Would this be a time to use the any() function? What would be the most efficient way to count the number of times the threshold was exceeded and then calculate the percentage?
You can compare the input 3D array with the threshold x and then sum along the first axis with ndarray.sum(axis=0) to get the count and thereby the percentages, like so -
# Calculate count after thresholding with x and summing along first axis
count = (ice > x).sum(axis=0)
# Get percentages (ratios) by dividing with first axis length
percent_ice = np.true_divide(count,ice.shape[0])

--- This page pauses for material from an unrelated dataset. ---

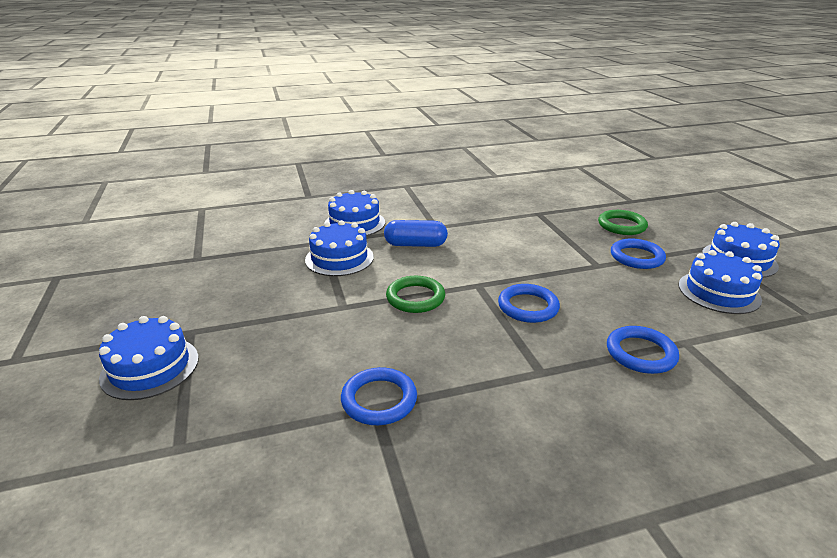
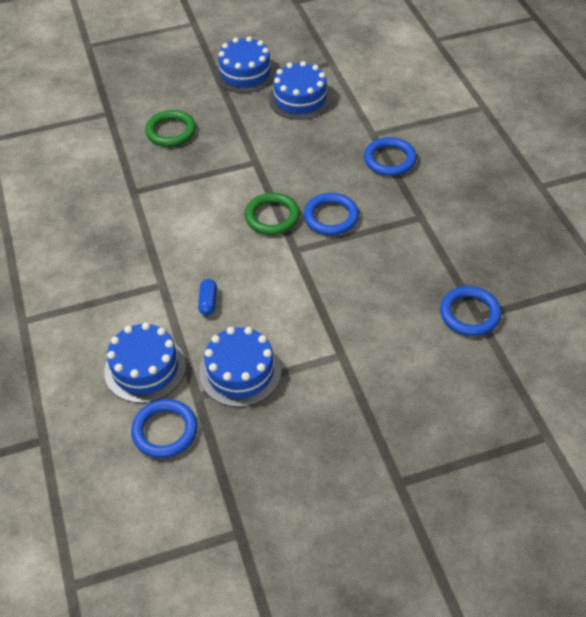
camera: 90 degrees left, 20 degrees up
blue cake [99,316,199,400] -> none
blue capsule [384,220,448,247] -> blue capsule [198,279,217,315], size x0.56
green ring [386,276,445,313] -> green ring moved to [245,193,300,235]
blue ring [611,238,666,269] -> blue ring moved to [131,399,198,458]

Ah, look, another meteorologist!
There are probably multiple ways to do this and my solution is unlikely to be the fastest since it uses numpy's MaskedArray, which is known to be slow, but this should work:
Numpy has a data type called a MaskedArray which actually contains two normal numpy arrays. It contains a data array as well as a boolean mask. I would first mask all data that are greater than or equal to my threshold (use np.ma.masked_greater() for just greater than):
ice = np.ma.masked_greater_equal(ice)
You can then use ice.count() to determine how many values are below your threshold for each lat/lon point by specifying that you want to count along a specific axis:
n_good = ice.count(axis=0)
This should return a 2-dimensional array containing the number of good points. You can then calculate the number of bad by subtracting n_good from ice.shape[0]:
n_bad = ice.shape[0] - n_good
and calculate the percentage that are bad using:
perc_bad = n_bad/float(ice.shape[0])
There are plenty of ways to do this without using MaskedArray. This is just the easy way that comes to mind for me.